Но весть о нем пришла совсем из другого места. Придя на факультет, Гэмо нашел на доске объявлений извещение о смерти земляка. Сонная секретарша ничего толком не могла сообщить. Расспросив кое-кого в общежитии, лаборанток, Гэмо узнал, что тело выловила речная милиция в устье Невы. Пока нашли, кто может опознать, составляли бумаги, прошло какое-то время.
— Почему меня не позвали? — допытывался Гэмо у факультетских служащих, но никто ничего вразумительного не мог сказать. Ему пришлось выслушать самые противоречивые утверждения: то ли Коравье похоронили на каком-то дальнем кладбище, но где именно никто не знал, так как хоронила милиция, то ли сожгли в крематории.
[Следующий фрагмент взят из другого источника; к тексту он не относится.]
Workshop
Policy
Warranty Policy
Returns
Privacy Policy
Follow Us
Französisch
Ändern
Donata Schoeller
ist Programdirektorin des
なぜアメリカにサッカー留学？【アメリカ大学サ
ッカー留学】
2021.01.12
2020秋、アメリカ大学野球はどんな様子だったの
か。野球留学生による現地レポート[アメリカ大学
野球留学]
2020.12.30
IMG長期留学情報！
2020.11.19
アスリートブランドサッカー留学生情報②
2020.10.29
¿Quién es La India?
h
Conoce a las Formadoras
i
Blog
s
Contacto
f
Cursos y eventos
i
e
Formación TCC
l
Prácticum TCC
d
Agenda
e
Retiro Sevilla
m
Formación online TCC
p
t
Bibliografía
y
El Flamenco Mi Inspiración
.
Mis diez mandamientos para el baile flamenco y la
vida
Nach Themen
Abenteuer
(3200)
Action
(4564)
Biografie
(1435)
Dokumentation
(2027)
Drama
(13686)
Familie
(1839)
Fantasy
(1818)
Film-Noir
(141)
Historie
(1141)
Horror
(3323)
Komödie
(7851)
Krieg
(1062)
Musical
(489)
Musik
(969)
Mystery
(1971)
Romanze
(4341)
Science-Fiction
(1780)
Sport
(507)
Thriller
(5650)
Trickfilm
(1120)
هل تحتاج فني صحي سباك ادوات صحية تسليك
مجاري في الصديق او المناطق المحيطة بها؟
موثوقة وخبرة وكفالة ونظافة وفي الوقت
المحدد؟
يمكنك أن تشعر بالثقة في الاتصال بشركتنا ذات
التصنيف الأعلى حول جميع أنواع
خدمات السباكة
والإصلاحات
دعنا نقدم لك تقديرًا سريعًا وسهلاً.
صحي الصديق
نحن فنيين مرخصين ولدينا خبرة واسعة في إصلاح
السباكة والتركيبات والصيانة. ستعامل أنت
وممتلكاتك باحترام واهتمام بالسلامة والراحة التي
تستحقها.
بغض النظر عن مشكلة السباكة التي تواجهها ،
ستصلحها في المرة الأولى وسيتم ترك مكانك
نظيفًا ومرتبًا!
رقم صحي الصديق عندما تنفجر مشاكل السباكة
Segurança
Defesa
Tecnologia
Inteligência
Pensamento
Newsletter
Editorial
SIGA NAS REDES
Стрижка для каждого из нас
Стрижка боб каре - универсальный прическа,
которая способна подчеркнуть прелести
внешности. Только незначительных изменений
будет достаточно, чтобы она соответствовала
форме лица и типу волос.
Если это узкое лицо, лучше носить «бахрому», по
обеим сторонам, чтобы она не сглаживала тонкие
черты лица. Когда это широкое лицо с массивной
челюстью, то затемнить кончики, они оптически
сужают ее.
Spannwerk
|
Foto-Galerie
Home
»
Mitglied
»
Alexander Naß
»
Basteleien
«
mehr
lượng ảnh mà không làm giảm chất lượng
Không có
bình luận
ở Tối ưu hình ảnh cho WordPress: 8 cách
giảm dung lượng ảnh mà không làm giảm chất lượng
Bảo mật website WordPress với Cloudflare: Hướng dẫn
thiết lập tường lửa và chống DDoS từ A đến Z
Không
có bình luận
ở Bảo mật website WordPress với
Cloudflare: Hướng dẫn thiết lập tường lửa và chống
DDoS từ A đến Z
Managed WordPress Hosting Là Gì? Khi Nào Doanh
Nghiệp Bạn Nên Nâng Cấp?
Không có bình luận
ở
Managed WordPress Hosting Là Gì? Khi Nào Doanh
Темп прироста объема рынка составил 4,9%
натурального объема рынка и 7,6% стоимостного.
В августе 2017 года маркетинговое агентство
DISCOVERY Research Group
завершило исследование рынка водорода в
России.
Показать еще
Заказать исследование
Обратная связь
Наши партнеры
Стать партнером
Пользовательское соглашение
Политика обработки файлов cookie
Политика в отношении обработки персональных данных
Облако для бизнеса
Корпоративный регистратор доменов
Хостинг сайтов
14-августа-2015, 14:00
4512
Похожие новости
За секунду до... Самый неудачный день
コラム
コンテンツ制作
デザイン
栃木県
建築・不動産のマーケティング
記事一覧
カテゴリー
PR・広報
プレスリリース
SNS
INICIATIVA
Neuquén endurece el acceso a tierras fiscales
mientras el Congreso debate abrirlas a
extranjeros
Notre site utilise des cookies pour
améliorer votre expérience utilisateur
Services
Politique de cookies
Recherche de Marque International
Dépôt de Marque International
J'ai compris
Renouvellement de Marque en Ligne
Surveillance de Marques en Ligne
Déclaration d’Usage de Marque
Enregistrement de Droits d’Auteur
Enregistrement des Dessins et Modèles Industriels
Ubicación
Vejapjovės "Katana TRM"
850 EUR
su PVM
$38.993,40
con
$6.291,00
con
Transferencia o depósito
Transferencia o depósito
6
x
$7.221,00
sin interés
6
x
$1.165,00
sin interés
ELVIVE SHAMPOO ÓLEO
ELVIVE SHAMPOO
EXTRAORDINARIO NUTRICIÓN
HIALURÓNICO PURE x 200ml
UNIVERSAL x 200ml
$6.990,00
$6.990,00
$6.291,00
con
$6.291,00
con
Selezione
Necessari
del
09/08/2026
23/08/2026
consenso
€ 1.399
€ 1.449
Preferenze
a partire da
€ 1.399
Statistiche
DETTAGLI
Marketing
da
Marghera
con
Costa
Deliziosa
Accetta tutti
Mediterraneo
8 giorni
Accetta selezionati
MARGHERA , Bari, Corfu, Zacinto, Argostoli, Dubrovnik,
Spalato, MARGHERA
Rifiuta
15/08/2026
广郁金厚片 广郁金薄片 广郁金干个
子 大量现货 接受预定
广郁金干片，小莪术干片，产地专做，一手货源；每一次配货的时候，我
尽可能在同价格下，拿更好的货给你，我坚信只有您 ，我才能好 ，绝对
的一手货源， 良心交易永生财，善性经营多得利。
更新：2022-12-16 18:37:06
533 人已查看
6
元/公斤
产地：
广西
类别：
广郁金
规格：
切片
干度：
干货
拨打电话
Гэмо вспомнил давний разговор с земляком, когда они только что приехали, поступили на северный факультет. Во время одного из своих обычных мрачных состояний Коравье сказал: «Вот из нас все пытаются сделать новых людей. Я не говорю, что это злые, недобрые намерения. Наверное, эти попытки проникнуты самыми благими пожеланиями. Но ведь для того, чтобы нам стать совершенно другими, как здешние русские, или казахи, или евреи, нам прежде всего надо перестать быть самими собой, как бы умереть…» Он некоторое время помолчал, раздумывая над собственными словами, и неожиданно твердо сказал: «Да, именно умереть. Не помнить прошлую жизнь, яранги, наши песни, легенды и сказки… А этого нельзя сделать с живым. Он все равно будет все помнить…»
Коравье умер, не став другим, — значит, он не умер, вдруг подумал Гэмо, чувствуя, как по его щекам текут слезы.